I struggled with posting this. But sobbing and sobbing isn’t helpful. I was robbed. Again. Last time it was an unknown “friend” of my son, who has been on drugs for the last 2 years. I think Garin knows who. I estimated that I lost 7000 in jewelry the first time. So we got a safe, but with all our stuff, we outgrew it and got a larger safe that we installed in our tornado room, which is a double locked steel door.
My son knows how to pick locks. He recently stole medications that were very dangerous in the wrong hands. He wanted to dull the pain of losing his best friend and girlfriend in the same week.

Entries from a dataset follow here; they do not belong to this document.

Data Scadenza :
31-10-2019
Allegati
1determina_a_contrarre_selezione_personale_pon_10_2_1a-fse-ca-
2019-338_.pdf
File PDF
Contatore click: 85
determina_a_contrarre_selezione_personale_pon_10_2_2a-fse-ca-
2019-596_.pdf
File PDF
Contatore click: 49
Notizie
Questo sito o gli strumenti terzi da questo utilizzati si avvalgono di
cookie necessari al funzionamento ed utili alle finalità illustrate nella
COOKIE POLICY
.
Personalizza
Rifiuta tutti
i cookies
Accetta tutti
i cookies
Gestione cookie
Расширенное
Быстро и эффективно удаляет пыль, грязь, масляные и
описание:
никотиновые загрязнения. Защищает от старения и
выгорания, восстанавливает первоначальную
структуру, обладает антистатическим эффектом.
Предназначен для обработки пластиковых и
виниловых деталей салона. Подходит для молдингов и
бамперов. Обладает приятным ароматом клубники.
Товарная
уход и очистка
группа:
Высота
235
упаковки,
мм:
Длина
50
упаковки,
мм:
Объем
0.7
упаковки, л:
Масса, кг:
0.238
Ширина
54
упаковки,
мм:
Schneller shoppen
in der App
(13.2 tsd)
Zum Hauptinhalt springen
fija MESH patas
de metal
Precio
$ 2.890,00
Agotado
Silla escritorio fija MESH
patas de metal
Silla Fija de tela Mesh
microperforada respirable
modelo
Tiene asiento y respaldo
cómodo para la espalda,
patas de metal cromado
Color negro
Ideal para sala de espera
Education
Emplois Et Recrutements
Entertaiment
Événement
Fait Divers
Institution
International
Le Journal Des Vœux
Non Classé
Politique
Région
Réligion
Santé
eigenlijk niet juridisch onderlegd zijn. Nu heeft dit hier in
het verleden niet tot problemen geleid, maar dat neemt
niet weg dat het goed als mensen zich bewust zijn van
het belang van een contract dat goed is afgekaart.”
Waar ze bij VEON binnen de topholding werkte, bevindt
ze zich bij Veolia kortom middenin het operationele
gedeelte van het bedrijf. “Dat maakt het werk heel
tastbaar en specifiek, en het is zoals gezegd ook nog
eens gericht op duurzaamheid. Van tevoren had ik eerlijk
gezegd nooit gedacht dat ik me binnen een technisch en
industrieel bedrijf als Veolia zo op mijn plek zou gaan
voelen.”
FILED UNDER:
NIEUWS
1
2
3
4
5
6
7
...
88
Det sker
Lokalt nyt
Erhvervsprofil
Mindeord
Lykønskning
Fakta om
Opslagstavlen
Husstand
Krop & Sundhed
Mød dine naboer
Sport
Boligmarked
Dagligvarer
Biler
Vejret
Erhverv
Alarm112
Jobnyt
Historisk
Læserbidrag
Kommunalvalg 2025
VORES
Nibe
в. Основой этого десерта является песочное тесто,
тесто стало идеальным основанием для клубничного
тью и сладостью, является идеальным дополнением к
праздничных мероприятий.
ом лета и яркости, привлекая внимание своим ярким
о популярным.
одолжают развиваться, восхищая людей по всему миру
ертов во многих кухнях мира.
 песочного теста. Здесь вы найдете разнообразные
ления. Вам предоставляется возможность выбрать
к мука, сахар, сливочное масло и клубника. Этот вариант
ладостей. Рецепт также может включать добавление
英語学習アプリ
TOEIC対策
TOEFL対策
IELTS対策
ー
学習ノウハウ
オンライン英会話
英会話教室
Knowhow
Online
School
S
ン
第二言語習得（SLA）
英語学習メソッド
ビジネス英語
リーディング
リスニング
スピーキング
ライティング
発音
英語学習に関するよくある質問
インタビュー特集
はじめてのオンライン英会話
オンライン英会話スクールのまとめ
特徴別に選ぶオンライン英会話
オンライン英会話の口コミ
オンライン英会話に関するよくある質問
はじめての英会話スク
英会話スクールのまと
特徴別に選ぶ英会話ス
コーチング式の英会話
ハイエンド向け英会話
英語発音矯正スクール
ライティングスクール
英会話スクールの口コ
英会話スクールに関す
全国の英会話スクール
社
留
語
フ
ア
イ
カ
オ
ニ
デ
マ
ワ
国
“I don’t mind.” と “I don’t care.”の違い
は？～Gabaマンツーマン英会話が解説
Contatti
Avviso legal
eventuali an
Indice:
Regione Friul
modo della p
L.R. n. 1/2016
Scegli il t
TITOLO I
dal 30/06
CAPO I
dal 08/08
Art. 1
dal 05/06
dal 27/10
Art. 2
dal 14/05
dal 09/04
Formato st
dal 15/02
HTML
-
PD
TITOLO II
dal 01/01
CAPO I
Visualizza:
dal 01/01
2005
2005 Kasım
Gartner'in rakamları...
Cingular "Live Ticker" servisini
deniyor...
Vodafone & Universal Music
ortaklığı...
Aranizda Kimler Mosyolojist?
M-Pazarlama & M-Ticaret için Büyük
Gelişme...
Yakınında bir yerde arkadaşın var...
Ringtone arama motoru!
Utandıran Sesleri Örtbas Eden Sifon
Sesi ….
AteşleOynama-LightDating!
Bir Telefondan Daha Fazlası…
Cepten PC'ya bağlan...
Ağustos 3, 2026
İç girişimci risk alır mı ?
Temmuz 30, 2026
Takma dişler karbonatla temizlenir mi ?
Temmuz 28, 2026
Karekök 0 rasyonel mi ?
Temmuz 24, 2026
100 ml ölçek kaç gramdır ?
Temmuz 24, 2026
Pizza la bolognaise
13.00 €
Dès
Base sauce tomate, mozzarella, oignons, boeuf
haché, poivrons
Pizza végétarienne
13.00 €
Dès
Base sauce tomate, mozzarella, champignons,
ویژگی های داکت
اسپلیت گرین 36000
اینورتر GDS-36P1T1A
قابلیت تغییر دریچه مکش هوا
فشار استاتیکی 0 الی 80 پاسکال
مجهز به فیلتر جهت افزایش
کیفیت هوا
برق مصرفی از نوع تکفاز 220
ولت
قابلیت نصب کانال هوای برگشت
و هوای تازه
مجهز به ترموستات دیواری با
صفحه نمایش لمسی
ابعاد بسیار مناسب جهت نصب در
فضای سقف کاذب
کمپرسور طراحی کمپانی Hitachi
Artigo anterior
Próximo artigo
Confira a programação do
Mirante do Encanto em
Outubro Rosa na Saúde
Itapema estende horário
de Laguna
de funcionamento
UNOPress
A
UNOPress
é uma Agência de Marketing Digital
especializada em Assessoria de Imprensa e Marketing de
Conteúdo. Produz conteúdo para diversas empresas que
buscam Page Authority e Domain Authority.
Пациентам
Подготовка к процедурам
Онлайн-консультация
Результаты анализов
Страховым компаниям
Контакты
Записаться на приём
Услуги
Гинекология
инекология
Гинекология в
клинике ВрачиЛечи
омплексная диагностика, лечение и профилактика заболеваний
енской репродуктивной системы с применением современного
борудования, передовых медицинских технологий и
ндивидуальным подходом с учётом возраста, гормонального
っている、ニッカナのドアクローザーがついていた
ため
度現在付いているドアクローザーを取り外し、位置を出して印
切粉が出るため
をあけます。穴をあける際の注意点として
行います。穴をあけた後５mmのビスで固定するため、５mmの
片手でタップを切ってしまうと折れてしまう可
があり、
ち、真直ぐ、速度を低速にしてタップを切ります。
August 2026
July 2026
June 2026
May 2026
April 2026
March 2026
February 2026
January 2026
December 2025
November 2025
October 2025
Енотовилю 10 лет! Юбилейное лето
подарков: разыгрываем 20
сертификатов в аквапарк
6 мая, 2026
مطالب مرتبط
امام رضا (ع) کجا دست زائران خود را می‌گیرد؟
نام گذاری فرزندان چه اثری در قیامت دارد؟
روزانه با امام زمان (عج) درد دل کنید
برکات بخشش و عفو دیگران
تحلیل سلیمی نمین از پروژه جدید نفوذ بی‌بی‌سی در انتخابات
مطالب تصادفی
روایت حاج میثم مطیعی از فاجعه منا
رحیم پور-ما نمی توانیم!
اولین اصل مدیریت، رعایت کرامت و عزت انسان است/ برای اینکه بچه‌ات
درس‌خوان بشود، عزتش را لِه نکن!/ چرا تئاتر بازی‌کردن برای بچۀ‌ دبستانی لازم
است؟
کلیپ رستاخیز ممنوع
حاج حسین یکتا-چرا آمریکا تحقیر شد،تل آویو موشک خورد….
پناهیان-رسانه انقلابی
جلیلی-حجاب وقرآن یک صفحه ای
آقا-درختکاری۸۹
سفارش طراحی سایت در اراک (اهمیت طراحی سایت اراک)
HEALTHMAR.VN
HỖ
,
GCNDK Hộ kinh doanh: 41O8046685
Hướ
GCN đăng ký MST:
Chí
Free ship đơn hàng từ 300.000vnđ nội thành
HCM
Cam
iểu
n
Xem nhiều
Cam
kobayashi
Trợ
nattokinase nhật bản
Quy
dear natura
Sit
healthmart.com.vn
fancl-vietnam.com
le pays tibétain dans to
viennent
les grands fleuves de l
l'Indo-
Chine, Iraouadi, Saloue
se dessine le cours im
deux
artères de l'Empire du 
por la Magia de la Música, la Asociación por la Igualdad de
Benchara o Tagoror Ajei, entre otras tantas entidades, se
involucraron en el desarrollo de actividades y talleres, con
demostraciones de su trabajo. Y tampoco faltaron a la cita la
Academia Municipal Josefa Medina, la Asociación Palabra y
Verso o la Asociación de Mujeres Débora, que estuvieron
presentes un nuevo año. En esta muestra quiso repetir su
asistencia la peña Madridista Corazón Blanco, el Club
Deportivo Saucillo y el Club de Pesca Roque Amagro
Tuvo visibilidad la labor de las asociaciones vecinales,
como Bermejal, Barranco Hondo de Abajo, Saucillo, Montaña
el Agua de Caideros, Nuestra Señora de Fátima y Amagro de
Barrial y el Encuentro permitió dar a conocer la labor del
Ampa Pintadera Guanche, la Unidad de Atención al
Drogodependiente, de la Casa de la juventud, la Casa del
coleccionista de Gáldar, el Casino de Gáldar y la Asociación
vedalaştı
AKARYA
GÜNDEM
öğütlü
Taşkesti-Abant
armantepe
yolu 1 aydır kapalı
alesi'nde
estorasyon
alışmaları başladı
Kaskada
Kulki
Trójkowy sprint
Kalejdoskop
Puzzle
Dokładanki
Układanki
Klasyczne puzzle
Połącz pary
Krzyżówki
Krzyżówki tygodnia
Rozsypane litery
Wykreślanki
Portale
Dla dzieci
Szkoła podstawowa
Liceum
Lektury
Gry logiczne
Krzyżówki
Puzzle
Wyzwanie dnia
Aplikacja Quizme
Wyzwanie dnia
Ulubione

Understandable, but using drugs to cope is a set up for a miserable life. He has multiple times robbed us. And the police couldn’t care less. The first time he stole my pain medications following my reconstruction surgery. Who would do that to someone? I still can’t believe the cold cruelty.
My husband had to go into the tornado room to drop off some items and found the safe open. Some time before the back door, a double locked steel door, was found open. We got a state of the art monitoring system after that with a video camera that Brent can monitor remotely.
We inventoried the safe and discovered that all my proof coins were gone, something my parents had given me every year since the early 70’s, plus some silver coins. We didn’t have an inventory list of what was in there, but I couldn’t think of anything else. I was furious with Brent because he left the combination on the safe, thinking no one could get in the door and it was a difficult combination. Idiot.
A few days ago I woke up in a panic. I realized that the bins where I kept my sensitive documentation was gone. And, worse of all, an item that my dad entrusted to me that had been in the family for 300 years was gone.
I went berserk
I ran up to the bedroom and began screaming and sobbing. I forced Brent to get up and we went to Garin’s room. Somehow he was involved, either he did it or knew who did. How else would they have known about the safe?
I went postal on him. We had a physical altercation that left lamps, dishes, you name it broken. I was completely out of control. But he hit my threshold. After 2 years of hell I couldn’t take it anymore. How can someone do this to their mom who has been through the hell of cancer? I am heartbroken. I can’t talk or even look at him. I just wish he was gone and out of my life.
Terrible words for a parent to say.
I spent all day trying to retrieve and protect my information, locking my credit reports down. I made at least 20 calls all over trying to get my son into a program. The one I wanted was 35000, which I can not afford. My parents are wealthy but can’t, or wont, loan me the money. And I can’t get a loan because I can’t afford the payments. Wow, a load of can’t in this paragraph…..
I am screwed.
I will keep searching. He needs help and the only answer is treatment. But we did treatment before and it introduced him to the joy of pills. I am bitter over that!
I feel like my life is in shambles. I just lost my partner at work and most of her projects were dumped on me. We worked perfectly together. I was given a partner due to the volume of my job. Now I am alone. And the hospital is unhappy about my “memory patch”, now requiring a letter that I am competent. What a crock. My projects are extremely detailed and involved. I have made all the arrangements for camp, a very time-consuming and organization heavy effort.
When it rains, it pours.
To those who read this, thanks for listening. Every time I think of it I just sob. My other blog is now chock full of dark poetry. I wrote a very dark poem on rage…too dark for this blog, but if you like powerful poems that rattle your bones go check it out. A little therapy.